Season-ending injuries. Chronic joint pain. Debilitating osteoarthritis. Costly knee replacements.
What do these all have in common? Damaged cartilage.
Cartilage is the softer-than-bone fibrous material that’s found in your nose and around joints. It provides vital cushioning. But when damaged, cartilage doesn’t grow back. That all may change thanks to pioneering research at Northwestern University.
Ramille Shah and her team used a nanofiber gel that closely mimics the body’s natural collagen tissue. When combined with a common surgery, the bioactive material can help recruit stem cells and stimulate cartilage growth. She collaborated with her mentor Samuel Stupp, who developed the nanofibers in a research effort at Northwestern’s Institute for Bionanotechnology in Medicine, which he directs.
Successful in rabbits so far, the cartilage research could make long, painful recoveries and complicated surgeries a relic of the past.
Medill Reports interviewed Shah, a professor of materials science and engineering at Northwestern, to talk about her research and what it could mean for sports medicine and joint pain.
First of all, what is nanotechnology, and what kinds of fields does it impact?
Basically, nanotechnology works on very small scales, usually below 100 nanometers. The nanometer scale is one one-hundredth the size of a cell. (Learn more about the nanometer scale here.) Nanotechnology can affect every field you can think of, from transportation to food to textiles – even sunscreen.
How did you become interested in nanotech and orthopedics?
When I finished my PhD, I had a good background in regenerative medicine and tissue engineering, and I had worked with collagen. Nanomaterials was something that was on my radar, but I wanted to learn more about it. I got introduced to biomaterials as a senior at Northwestern, under Dr. Samuel Stupp. It really hooked me because I love research, and the outcome can potentially help someone improve their quality of life, especially if they’re in pain. Orthopedics sort of fell in my lap. My husband is an orthopedic surgeon, and he’s the one who actually introduced me to it,
How do you treat someone with damaged cartilage now?
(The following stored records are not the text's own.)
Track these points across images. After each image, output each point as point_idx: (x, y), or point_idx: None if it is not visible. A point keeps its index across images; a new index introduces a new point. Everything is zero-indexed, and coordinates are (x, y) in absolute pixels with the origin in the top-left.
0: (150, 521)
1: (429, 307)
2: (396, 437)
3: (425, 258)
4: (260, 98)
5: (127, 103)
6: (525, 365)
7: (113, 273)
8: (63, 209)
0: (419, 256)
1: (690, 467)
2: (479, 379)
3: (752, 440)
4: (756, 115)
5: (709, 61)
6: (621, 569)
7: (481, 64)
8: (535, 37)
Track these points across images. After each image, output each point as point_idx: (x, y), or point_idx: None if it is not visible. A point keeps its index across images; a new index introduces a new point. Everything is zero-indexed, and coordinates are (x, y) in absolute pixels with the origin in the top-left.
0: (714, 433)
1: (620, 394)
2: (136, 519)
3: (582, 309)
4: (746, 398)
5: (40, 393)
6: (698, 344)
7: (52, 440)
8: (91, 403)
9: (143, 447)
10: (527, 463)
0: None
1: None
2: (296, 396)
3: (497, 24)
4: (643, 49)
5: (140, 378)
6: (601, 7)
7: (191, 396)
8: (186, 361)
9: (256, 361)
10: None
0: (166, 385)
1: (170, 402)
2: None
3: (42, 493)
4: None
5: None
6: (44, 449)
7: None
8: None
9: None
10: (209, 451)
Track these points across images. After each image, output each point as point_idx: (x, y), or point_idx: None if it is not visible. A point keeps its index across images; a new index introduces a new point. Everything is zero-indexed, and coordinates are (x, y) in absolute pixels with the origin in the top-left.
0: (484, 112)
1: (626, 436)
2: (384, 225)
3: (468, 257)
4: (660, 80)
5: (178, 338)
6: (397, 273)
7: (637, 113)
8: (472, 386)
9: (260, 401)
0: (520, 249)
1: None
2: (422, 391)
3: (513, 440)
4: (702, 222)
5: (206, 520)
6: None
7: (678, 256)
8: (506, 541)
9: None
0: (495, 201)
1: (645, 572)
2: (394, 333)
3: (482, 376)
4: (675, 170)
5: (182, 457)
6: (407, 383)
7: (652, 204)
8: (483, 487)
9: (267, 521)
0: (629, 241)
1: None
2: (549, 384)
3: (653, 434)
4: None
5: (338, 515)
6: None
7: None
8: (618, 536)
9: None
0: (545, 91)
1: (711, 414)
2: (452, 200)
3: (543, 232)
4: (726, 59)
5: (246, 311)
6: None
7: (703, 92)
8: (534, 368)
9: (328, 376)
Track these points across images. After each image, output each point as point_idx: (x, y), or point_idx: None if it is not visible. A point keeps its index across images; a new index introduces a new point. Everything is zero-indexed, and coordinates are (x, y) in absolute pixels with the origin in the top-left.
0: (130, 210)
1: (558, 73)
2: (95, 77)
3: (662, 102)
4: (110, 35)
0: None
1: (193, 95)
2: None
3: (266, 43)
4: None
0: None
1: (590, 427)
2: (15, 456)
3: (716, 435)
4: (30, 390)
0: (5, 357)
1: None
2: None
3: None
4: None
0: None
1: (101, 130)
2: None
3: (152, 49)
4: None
Usually the first thing surgeons will try is called a microfracture technique, where they poke holes through the underlying bone. That allows blood from the bone marrow to come in and create a clot. It’s similar to when you get a cut. That blood clot works because it has all these growth factors, or proteins, that help regenerate the tissue.
But that’s not a perfect solution.
Right, because it causes cartilage with Type I collagen to grow, and not all cartilage is the same. The cartilage in your nose and the cartilage in your knee, for example, are very different. Nose cartilage usually has Type I collagen, and the area around your joints is made up of Type II collagen. With microfracture, usually the tissue that forms is Type I, so it doesn’t match what’s naturally there. In some cases, microfracture does relieve pain but, in a lot of other cases, it doesn’t do much.
So how does your gel encourage cartilage growth?
The gel is made up of these nanofibers that spontaneously assemble under specific conditions. So when you inject it into the body, as a fluid, it comes together and forms these long nanofibers that connect into a gel network. And collagen is fibrous, so the gel mimics what cells would normally see in the body. We also tailor an amino acid (compounds of the elements nitrogen, hydrogen, carbon, and oxygen that are the building blocks of proteins) to these fibers that’s bioactive. They bind to growth factors, or proteins, that help turn stem cells into cartilage cells.
Why doesn’t cartilage naturally grow back?
Good question. During development, cartilage is vascularized, meaning it has blood vessels running through it. But as you get older, those blood vessels go away. So if you damage it, it doesn’t grow back because there’s no bleeding. The other reason is that cartilage is very dense. So cells on the outside can’t migrate in, and cartilage cells don’t divide well. That’s why our medicine works. We’re supplying a scaffold, we’re supplying factors and we’re supplying a cell source by the microfracture procedure.
What kinds of injuries or surgeries could this change if it pans out?
With orthopedics, or sports medicine, it could definitely help athletes who have cartilage injuries. For example, if an athlete tears his or her ACL[a knee ligament], very often it comes with some sort of cartilage damage. It could also help elderly people, just because of the chronic wear and tear on their joints. Our new procedure is minimally invasive, it’s simple, and surgeons are already used to doing microfractures. It could decrease healing time, and with athletes, it could potentially decrease rehab time, too.
What are the next steps after successfully implanting the gel in animals?
First we need to reproduce this in a larger animal before going into clinical trials with people. It’s going to be a long process, but this first study at least showed proof that it can work, and hopefully it’ll show it again. It’s very promising.